### WHAT YOU ARE ASKED TO DO
Answer these questions about the ggplot2 page below:
(a) What does "gg" in ggplot2 stand for?
(b) How many rows and columns does glimpse report for the penguins data?
(c) How many rows does the warning after the Starwars mass vs. height plot say were removed?

* Start DOCUMENT *

Building a plot
step-by-step with ggplot2



Data visualization and transformation

Data Science with R

ggplot2

ggplot2 \(\in\) tidyverse

  • ggplot2 is tidyverse’s data visualization package

    library(tidyverse)
  • gg in ggplot2 stands for Grammar of Graphics, inspired by the book Grammar of Graphics by Leland Wilkinson

  • Package website: ggplot2.tidyverse.org

  • Structure of the code for plots can be summarized as

    ggplot(
      data = [dataset], 
      mapping = aes(x = [x-variable], y = [y-variable])
      ) +
      geom_xxx() +
      other options

Mass vs. height

ggplot(starwars, aes(x = height, y = mass)) +
  geom_point() +
  labs(
    title = "Mass vs. height of Starwars characters",
    x = "Height (cm)", 
    y = "Weight (kg)"
  )
Warning: Removed 28 rows containing missing values or values outside
the scale range (`geom_point()`).

ggplot2 ❤️ 🐧

Data: Palmer Penguins

Measurements for penguin species, island in Palmer Archipelago, size (flipper length, body mass, bill dimensions), and sex.

Data

library(palmerpenguins)
glimpse(penguins)
Rows: 344
Columns: 8
$ species           <fct> Adelie, Adelie, Adelie, Adelie, …
$ island            <fct> Torgersen, Torgersen, Torgersen,…
$ bill_length_mm    <dbl> 39.1, 39.5, 40.3, NA, 36.7, 39.3…
$ bill_depth_mm     <dbl> 18.7, 17.4, 18.0, NA, 19.3, 20.6…
$ flipper_length_mm <int> 181, 186, 195, NA, 193, 190, 181…
$ body_mass_g       <int> 3750, 3800, 3250, NA, 3450, 3650…
$ sex               <fct> male, female, female, NA, female…
$ year              <int> 2007, 2007, 2007, 2007, 2007, 20…

Plot

Code

ggplot(
  data = penguins,
  mapping = aes(
    x = bill_depth_mm, y = bill_length_mm,
    color = species
  )
) +
  geom_point() +
  labs(
    title = "Bill depth and length",
    subtitle = "Dimensions for Adelie, Chinstrap, and Gentoo Penguins",
    x = "Bill depth (mm)", 
    y = "Bill length (mm)",
    color = "Species",
    caption = "Source: Palmer Station LTER / palmerpenguins package"
  )
Warning: Removed 2 rows containing missing values or values outside
the scale range (`geom_point()`).

* End DOCUMENT *
* Start DATASET EXCERPTS *

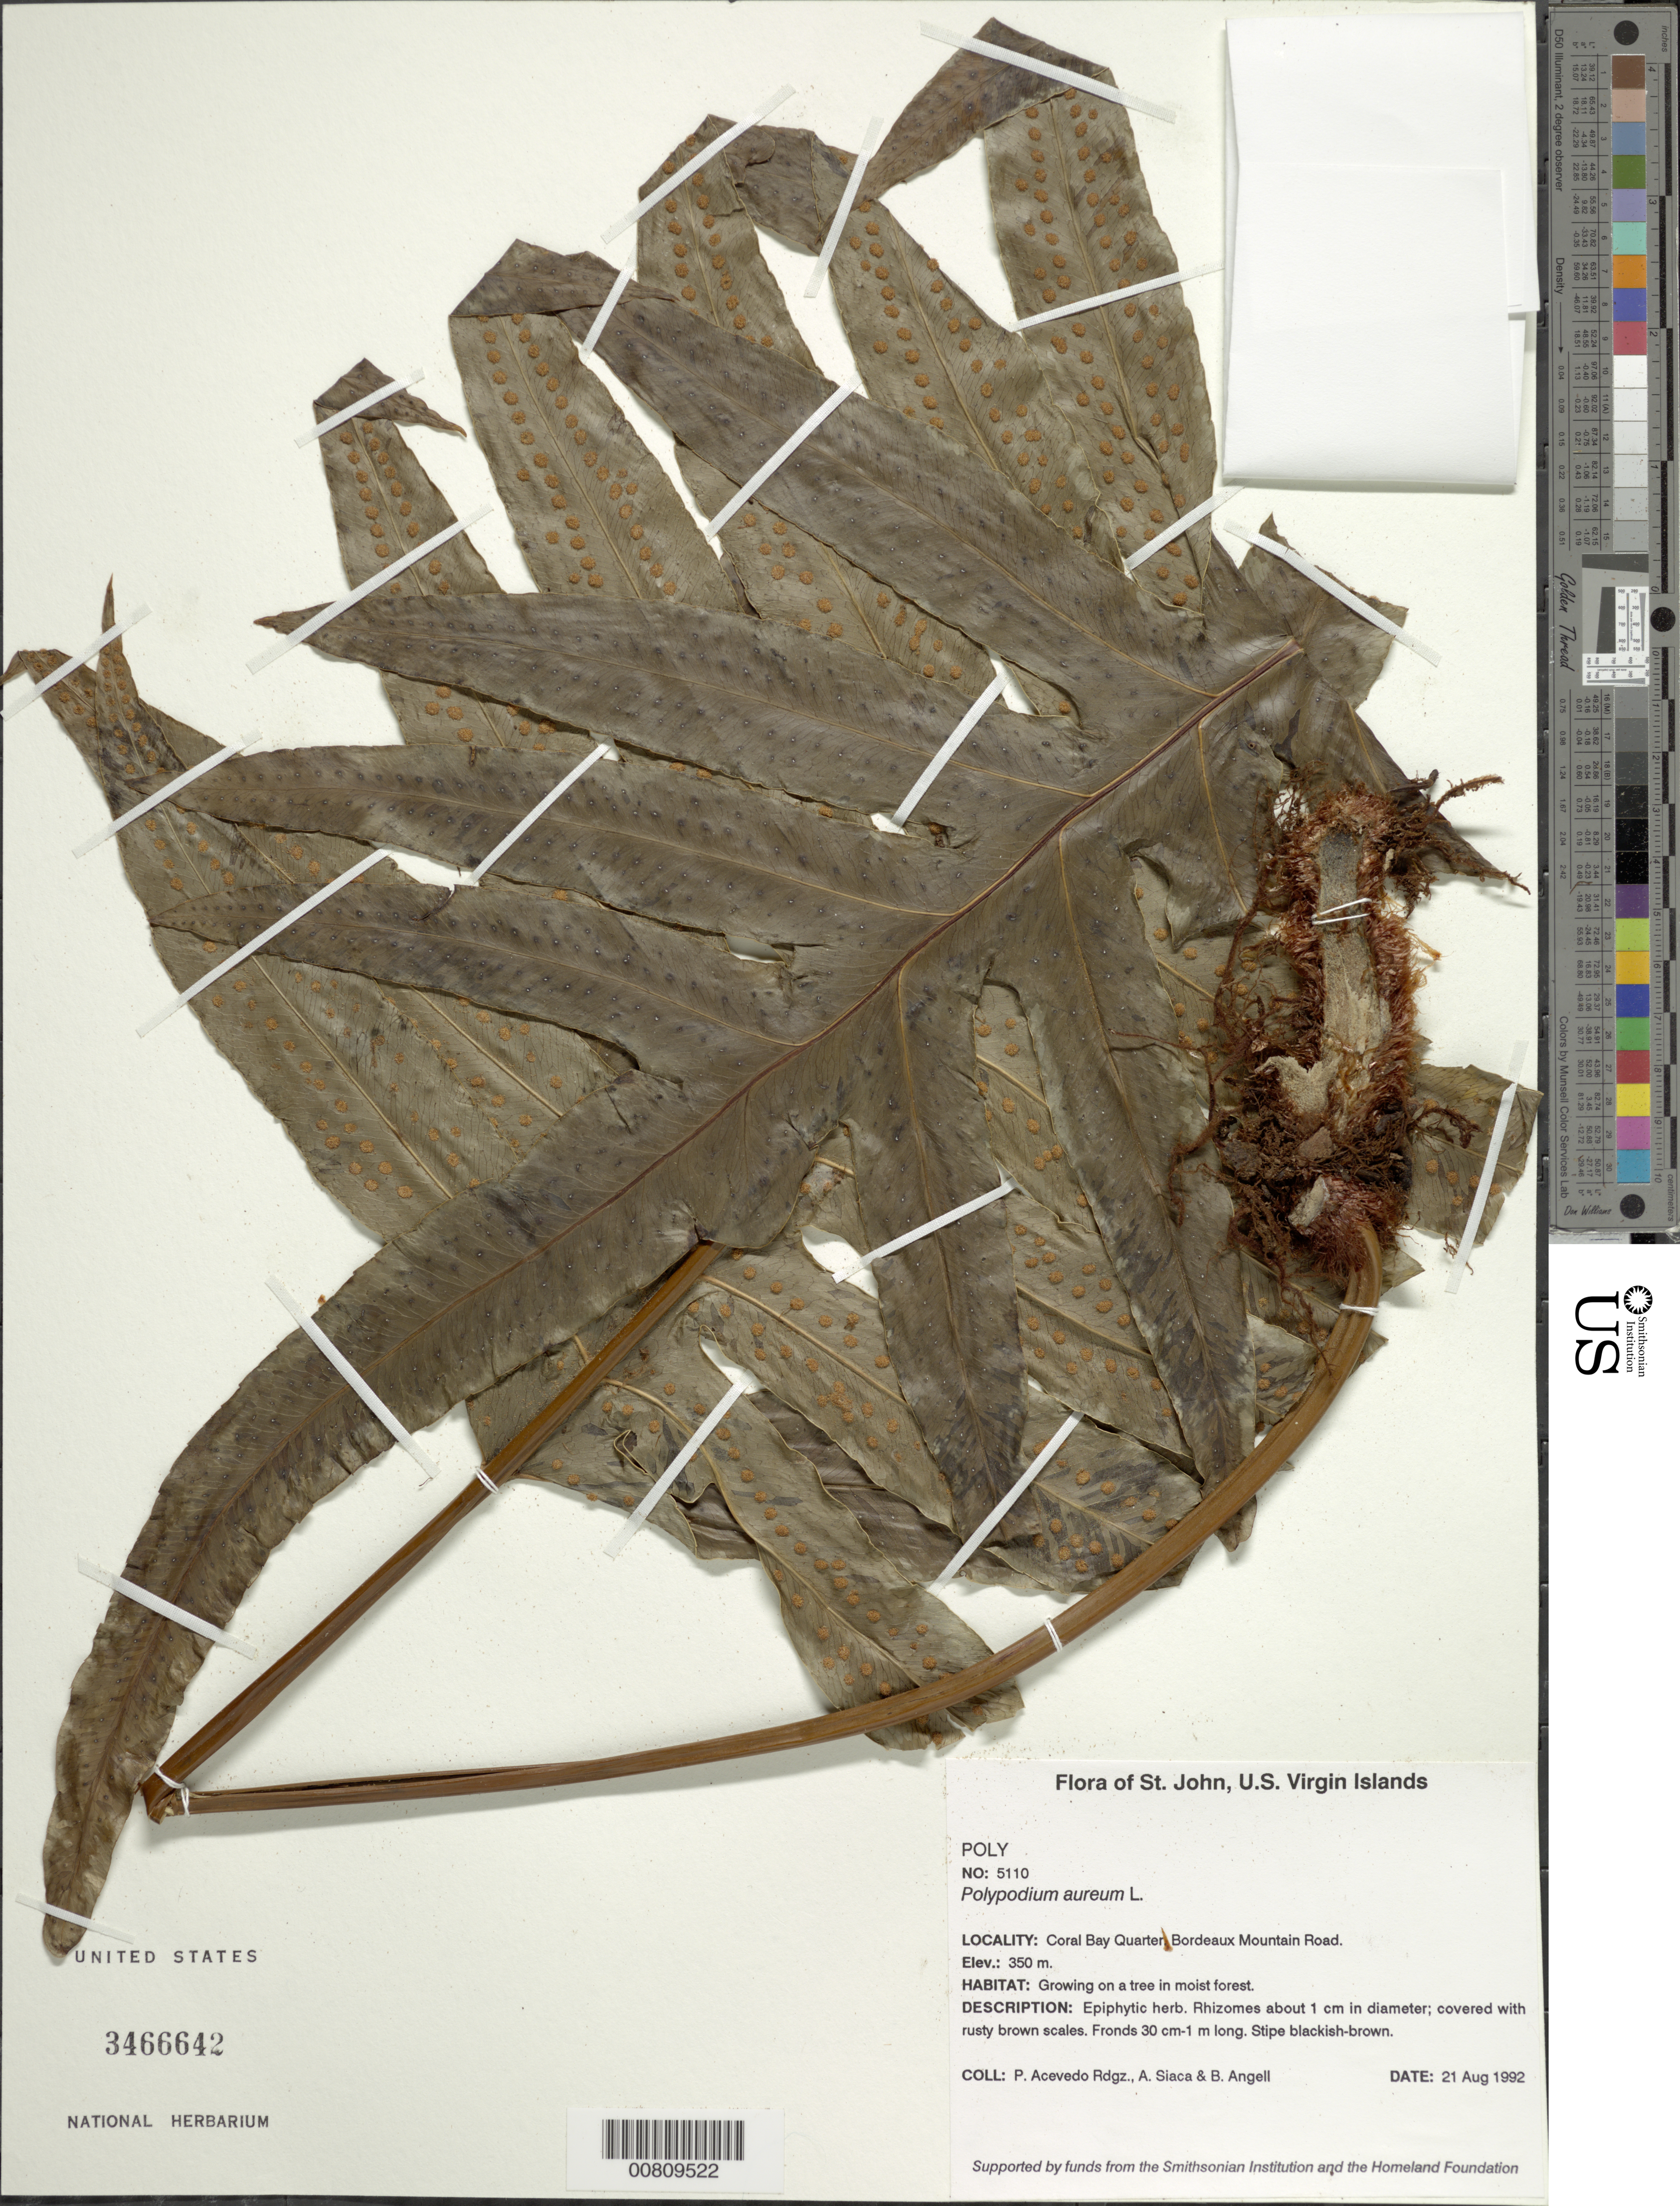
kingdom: Plantae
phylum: Tracheophyta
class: Polypodiopsida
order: Polypodiales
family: Polypodiaceae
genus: Phlebodium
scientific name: Phlebodium aureum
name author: (L.) J. Sm.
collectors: P. Acevedo-Rodr., A. Siaca & Bobbi Angell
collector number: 5110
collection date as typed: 21 Aug 1992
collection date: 1992-08-21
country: U.S. Virgin Islands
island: St. John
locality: Coral Bay Quarter; along dirt road to Bordeaux Mountain..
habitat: Growing on a tree in moist forest.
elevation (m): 350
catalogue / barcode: US 3466642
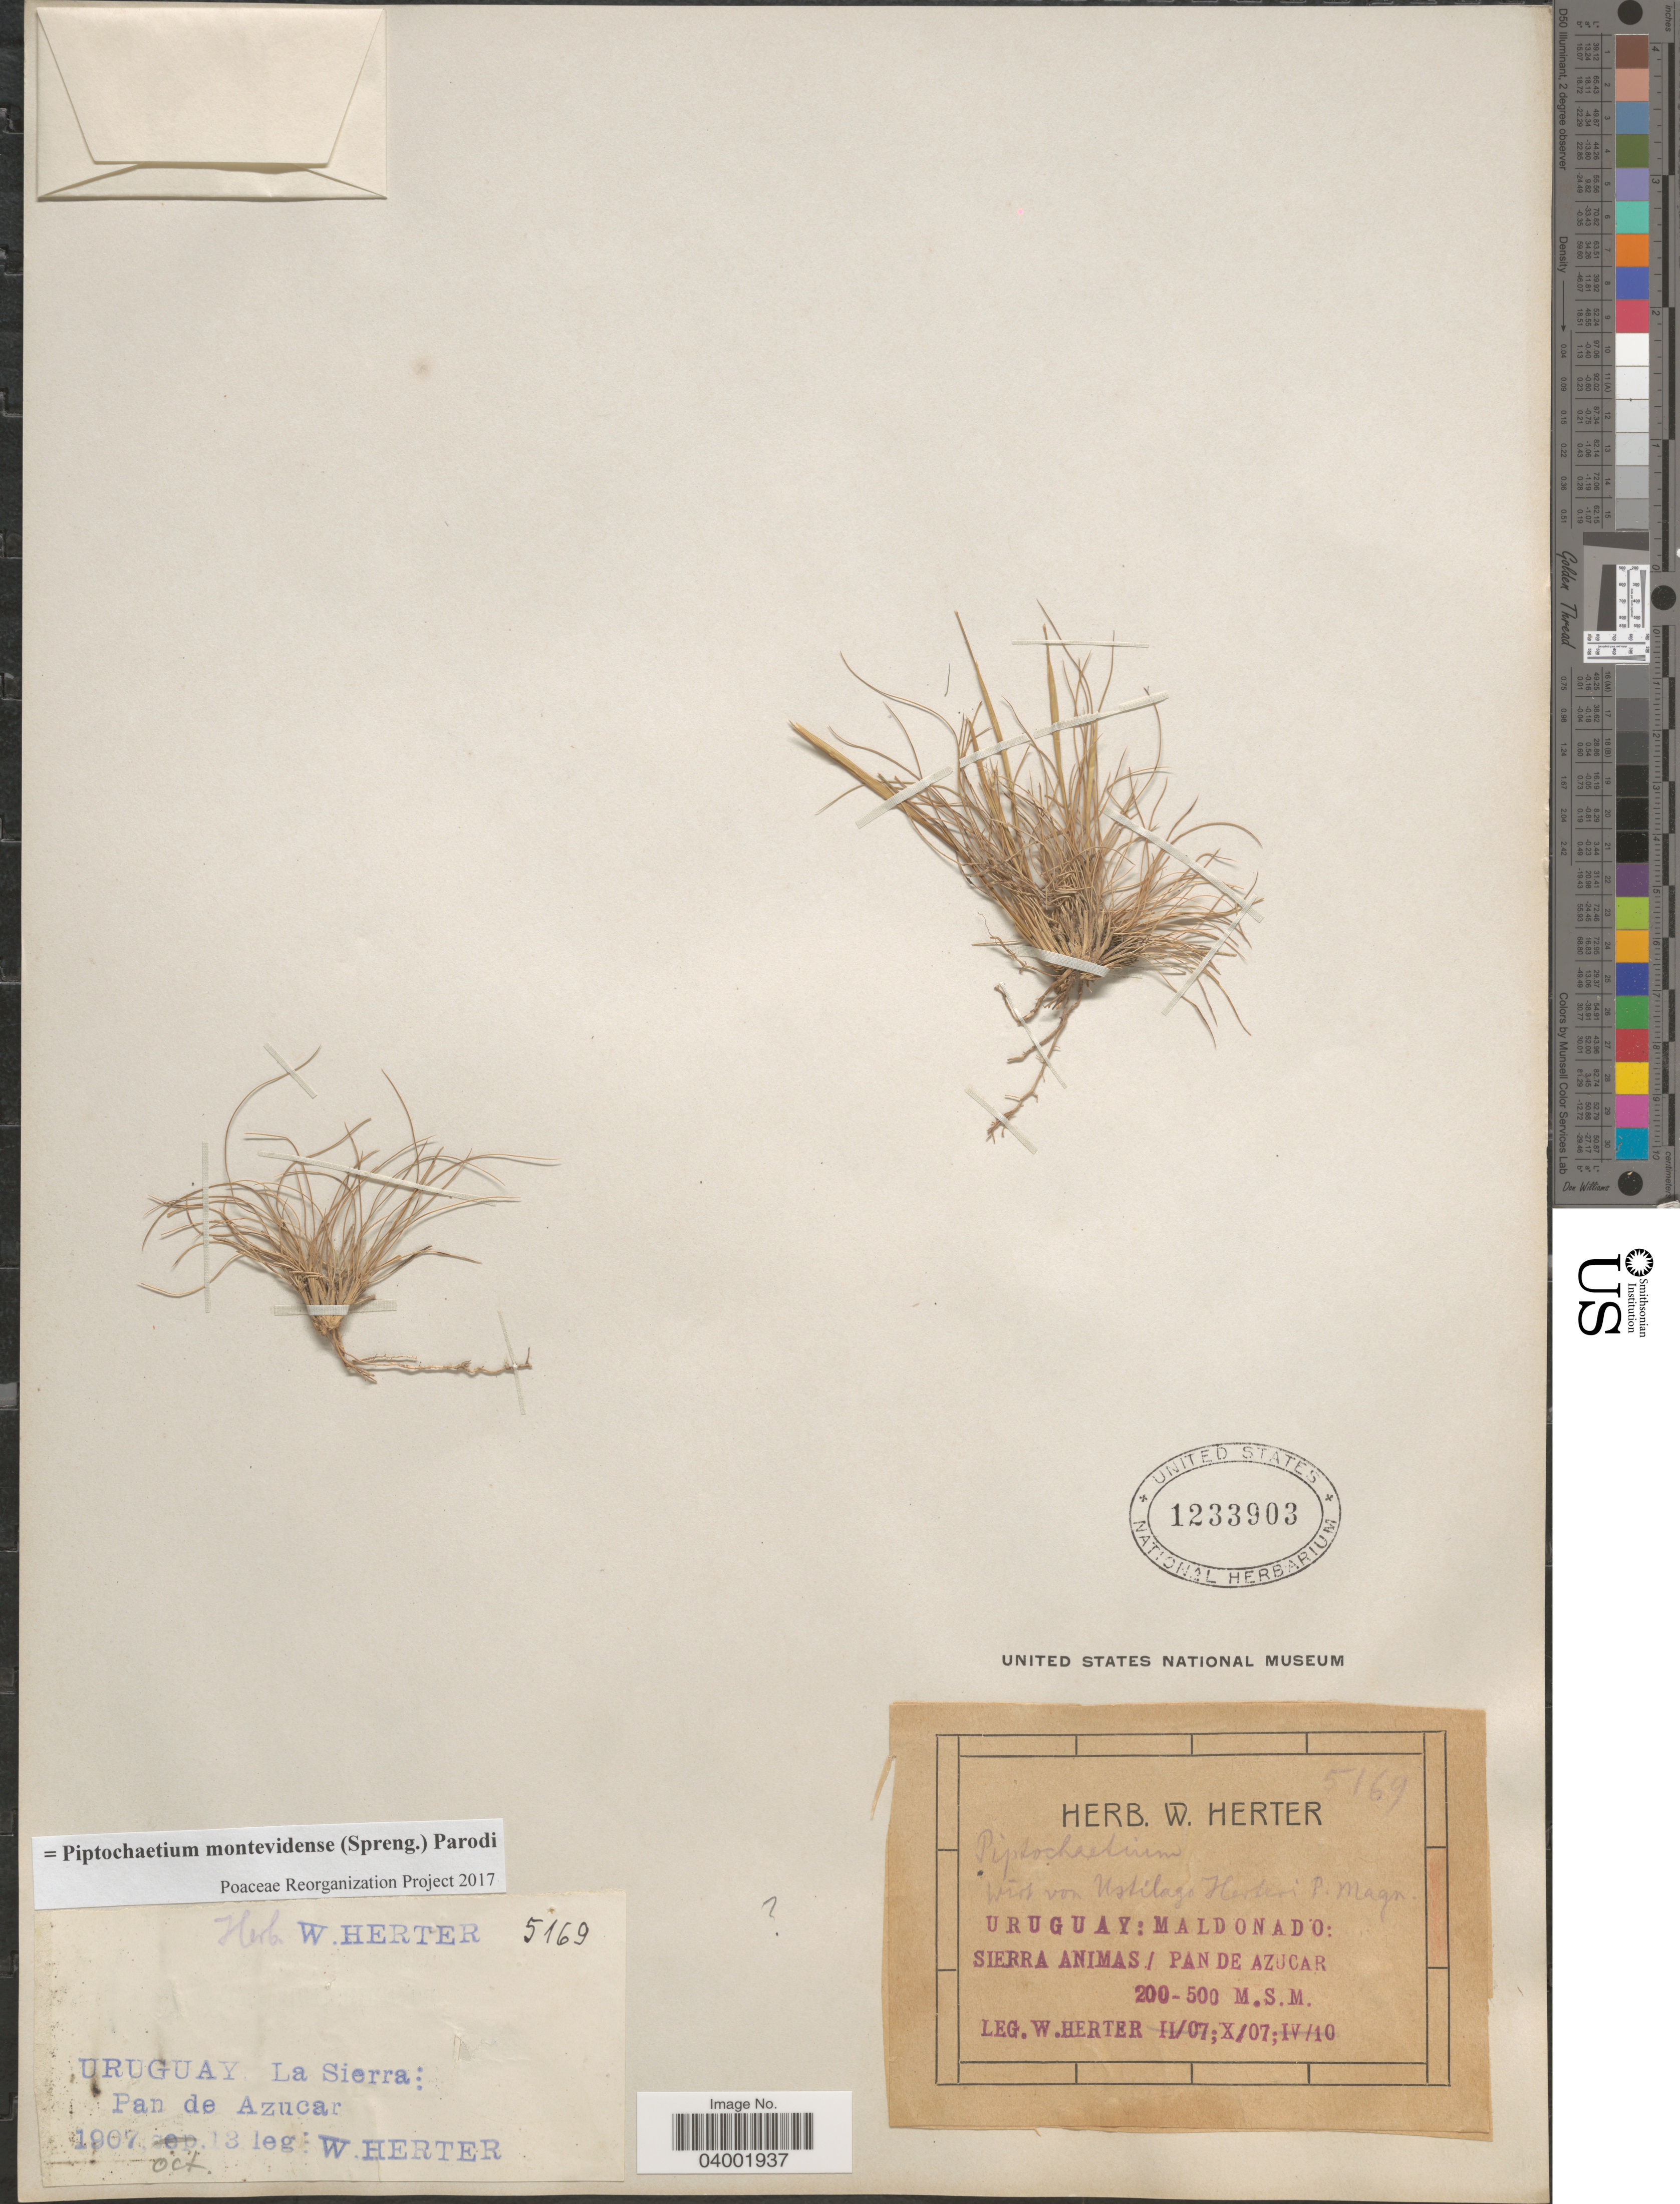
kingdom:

* End DATASET EXCERPTS *

### SOLUTION TO THE EXERCISE
(a) Grammar of Graphics
(b) 344 rows and 8 columns
(c) 28 rows